▶ RECORDED DATA:

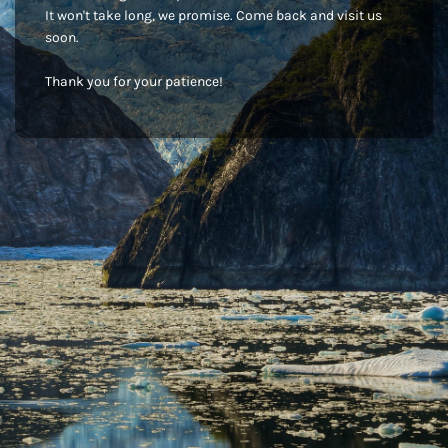
It won't take long, we promise. Come back and visit us
soon.
Thank you for your patience!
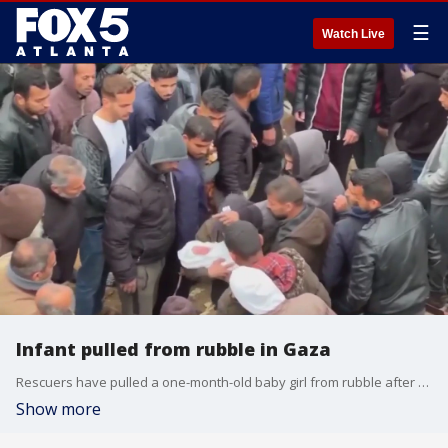
☰
Watch Live
Infant pulled from rubble in Gaza
Rescuers have pulled a one-month-old baby girl from rubble after a third night of Israeli airstrikes killed more than 50 Palestinians across Gaza.
Show more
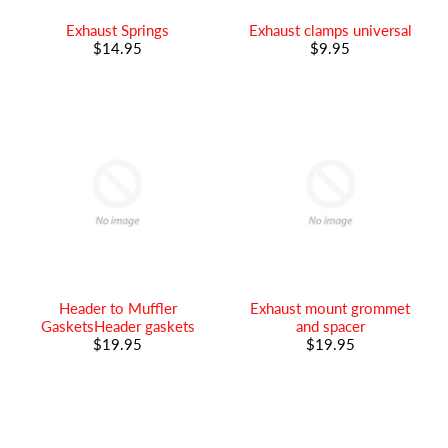
Exhaust Springs
Exhaust clamps universal
$14.95
$9.95
Header to Muffler
Exhaust mount grommet
GasketsHeader gaskets
and spacer
$19.95
$19.95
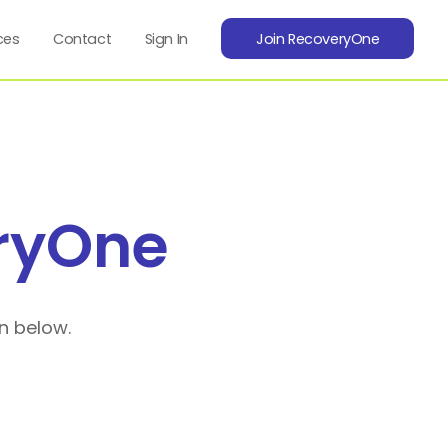
ces
Contact
Sign In
Join RecoveryOne
ryOne
n below.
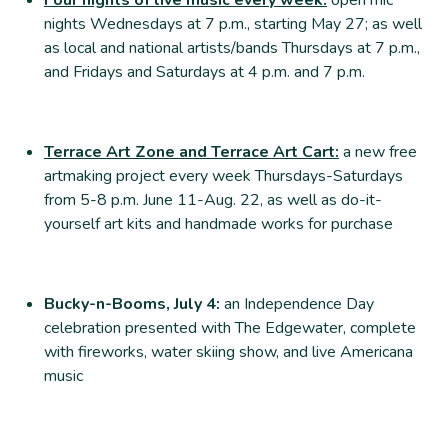
nights Wednesdays at 7 p.m., starting May 27; as well
as local and national artists/bands Thursdays at 7 p.m.,
and Fridays and Saturdays at 4 p.m. and 7 p.m.
Terrace Art Zone and Terrace Art Cart:
a new free
artmaking project every week Thursdays-Saturdays
from 5-8 p.m. June 11-Aug. 22, as well as do-it-
yourself art kits and handmade works for purchase
Bucky-n-Booms, July 4:
an Independence Day
celebration presented with The Edgewater, complete
with fireworks, water skiing show, and live Americana
music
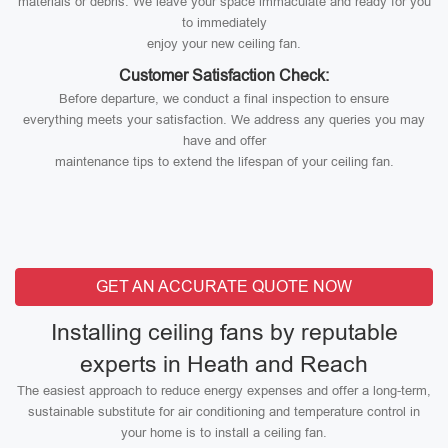
materials or debris. We leave your space immaculate and ready for you
to immediately
enjoy your new ceiling fan.
Customer Satisfaction Check:
Before departure, we conduct a final inspection to ensure
everything meets your satisfaction. We address any queries you may
have and offer
maintenance tips to extend the lifespan of your ceiling fan.
GET AN ACCURATE QUOTE NOW
Installing ceiling fans by reputable
experts in Heath and Reach
The easiest approach to reduce energy expenses and offer a long-term,
sustainable substitute for air conditioning and temperature control in
your home is to install a ceiling fan.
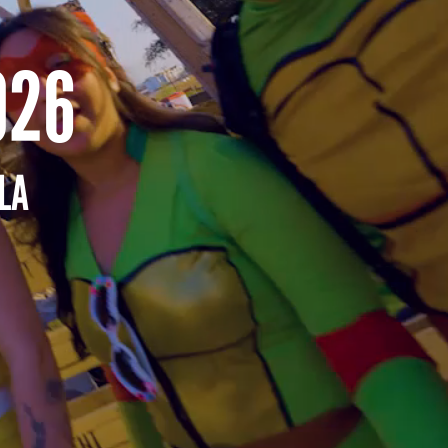
026
LA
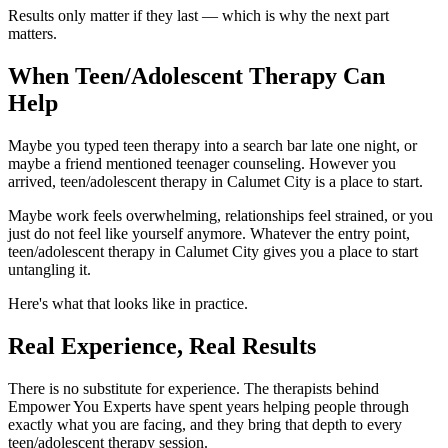
Results only matter if they last — which is why the next part
matters.
When Teen/Adolescent Therapy Can
Help
Maybe you typed teen therapy into a search bar late one night, or
maybe a friend mentioned teenager counseling. However you
arrived, teen/adolescent therapy in Calumet City is a place to start.
Maybe work feels overwhelming, relationships feel strained, or you
just do not feel like yourself anymore. Whatever the entry point,
teen/adolescent therapy in Calumet City gives you a place to start
untangling it.
Here's what that looks like in practice.
Real Experience, Real Results
There is no substitute for experience. The therapists behind
Empower You Experts have spent years helping people through
exactly what you are facing, and they bring that depth to every
teen/adolescent therapy session.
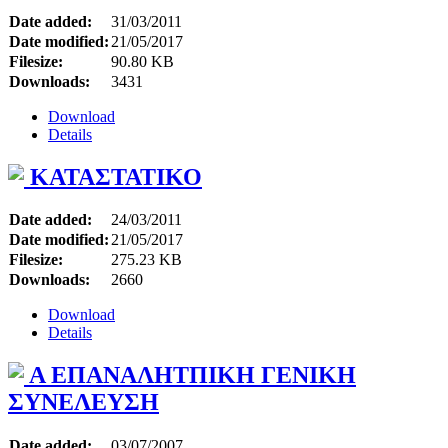
Date added:
31/03/2011
Date modified:
21/05/2017
Filesize:
90.80 KB
Downloads:
3431
Download
Details
ΚΑΤΑΣΤΑΤΙΚΟ
Date added:
24/03/2011
Date modified:
21/05/2017
Filesize:
275.23 KB
Downloads:
2660
Download
Details
A ΕΠΑΝΑΛΗΤΠΙΚΗ ΓΕΝΙΚΗ
ΣΥΝΕΛΕΥΣΗ
Date added:
03/07/2007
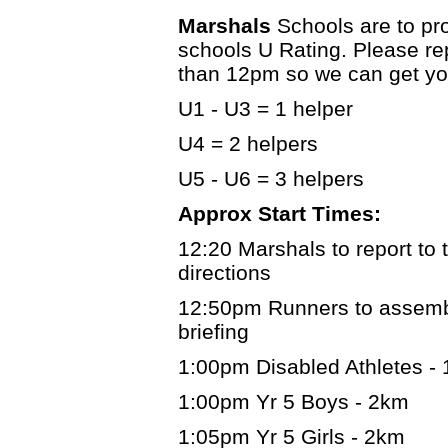
Marshals
Schools are to pr
schools U Rating. Please re
than 12pm so we can get you
U1 - U3 = 1 helper
U4 = 2 helpers
U5 - U6 = 3 helpers
Approx Start Times:
12:20 Marshals to report to t
directions
12:50pm Runners to assemble
briefing
1:00pm Disabled Athletes -
1:00pm Yr 5 Boys - 2km
1:05pm Yr 5 Girls - 2km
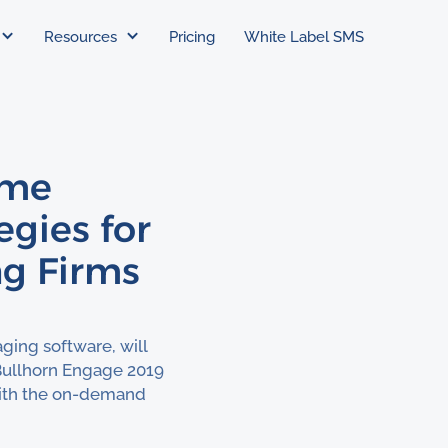
Resources
Pricing
White Label SMS
ime
gies for
ng Firms
ging software, will
Bullhorn Engage 2019
 with the on-demand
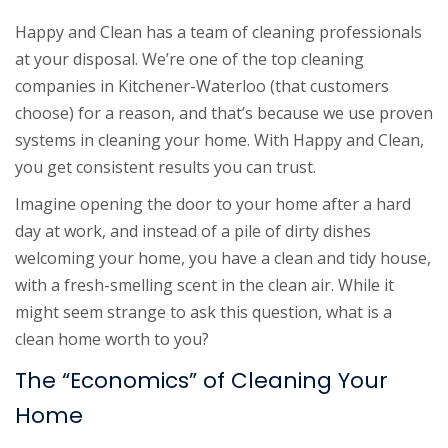
Happy and Clean has a team of cleaning professionals
at your disposal. We’re one of the top cleaning
companies in Kitchener-Waterloo (that customers
choose) for a reason, and that’s because we use proven
systems in cleaning your home. With Happy and Clean,
you get consistent results you can trust.
Imagine opening the door to your home after a hard
day at work, and instead of a pile of dirty dishes
welcoming your home, you have a clean and tidy house,
with a fresh-smelling scent in the clean air. While it
might seem strange to ask this question, what is a
clean home worth to you?
The “Economics” of Cleaning Your
Home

▶ ACTION ITEM: From the first line to the last, return the records exactly and leave the pictures behind.

▶ WRITTEN REPLY:
It won't take long, we promise. Come back and visit us
soon.
Thank you for your patience!
☰
Watch Live
Infant pulled from rubble in Gaza
Rescuers have pulled a one-month-old baby girl from rubble after a third night of Israeli airstrikes killed more than 50 Palestinians across Gaza.
Show more
Exhaust Springs
Exhaust clamps universal
$14.95
$9.95
Header to Muffler
Exhaust mount grommet
GasketsHeader gaskets
and spacer
$19.95
$19.95
ces
Contact
Sign In
Join RecoveryOne
ryOne
n below.
nights Wednesdays at 7 p.m., starting May 27; as well
as local and national artists/bands Thursdays at 7 p.m.,
and Fridays and Saturdays at 4 p.m. and 7 p.m.
Terrace Art Zone and Terrace Art Cart:
a new free
artmaking project every week Thursdays-Saturdays
from 5-8 p.m. June 11-Aug. 22, as well as do-it-
yourself art kits and handmade works for purchase
Bucky-n-Booms, July 4:
an Independence Day
celebration presented with The Edgewater, complete
with fireworks, water skiing show, and live Americana
music
materials or debris. We leave your space immaculate and ready for you
to immediately
enjoy your new ceiling fan.
Customer Satisfaction Check:
Before departure, we conduct a final inspection to ensure
everything meets your satisfaction. We address any queries you may
have and offer
maintenance tips to extend the lifespan of your ceiling fan.
GET AN ACCURATE QUOTE NOW
Installing ceiling fans by reputable
experts in Heath and Reach
The easiest approach to reduce energy expenses and offer a long-term,
sustainable substitute for air conditioning and temperature control in
your home is to install a ceiling fan.
026
LA
Results only matter if they last — which is why the next part
matters.
When Teen/Adolescent Therapy Can
Help
Maybe you typed teen therapy into a search bar late one night, or
maybe a friend mentioned teenager counseling. However you
arrived, teen/adolescent therapy in Calumet City is a place to start.
Maybe work feels overwhelming, relationships feel strained, or you
just do not feel like yourself anymore. Whatever the entry point,
teen/adolescent therapy in Calumet City gives you a place to start
untangling it.
Here's what that looks like in practice.
Real Experience, Real Results
There is no substitute for experience. The therapists behind
Empower You Experts have spent years helping people through
exactly what you are facing, and they bring that depth to every
teen/adolescent therapy session.
Date added:
31/03/2011
Date modified:
21/05/2017
Filesize:
90.80 KB
Downloads:
3431
Download
Details
ΚΑΤΑΣΤΑΤΙΚΟ
Date added:
24/03/2011
Date modified:
21/05/2017
Filesize:
275.23 KB
Downloads:
2660
Download
Details
A ΕΠΑΝΑΛΗΤΠΙΚΗ ΓΕΝΙΚΗ
ΣΥΝΕΛΕΥΣΗ
Date added:
03/07/2007
Marshals
Schools are to pr
schools U Rating. Please re
than 12pm so we can get you
U1 - U3 = 1 helper
U4 = 2 helpers
U5 - U6 = 3 helpers
Approx Start Times:
12:20 Marshals to report to t
directions
12:50pm Runners to assemble
briefing
1:00pm Disabled Athletes -
1:00pm Yr 5 Boys - 2km
1:05pm Yr 5 Girls - 2km
Resources
Pricing
White Label SMS
ime
gies for
ng Firms
ging software, will
Bullhorn Engage 2019
 with the on-demand
Happy and Clean has a team of cleaning professionals
at your disposal. We’re one of the top cleaning
companies in Kitchener-Waterloo (that customers
choose) for a reason, and that’s because we use proven
systems in cleaning your home. With Happy and Clean,
you get consistent results you can trust.
Imagine opening the door to your home after a hard
day at work, and instead of a pile of dirty dishes
welcoming your home, you have a clean and tidy house,
with a fresh-smelling scent in the clean air. While it
might seem strange to ask this question, what is a
clean home worth to you?
The “Economics” of Cleaning Your
Home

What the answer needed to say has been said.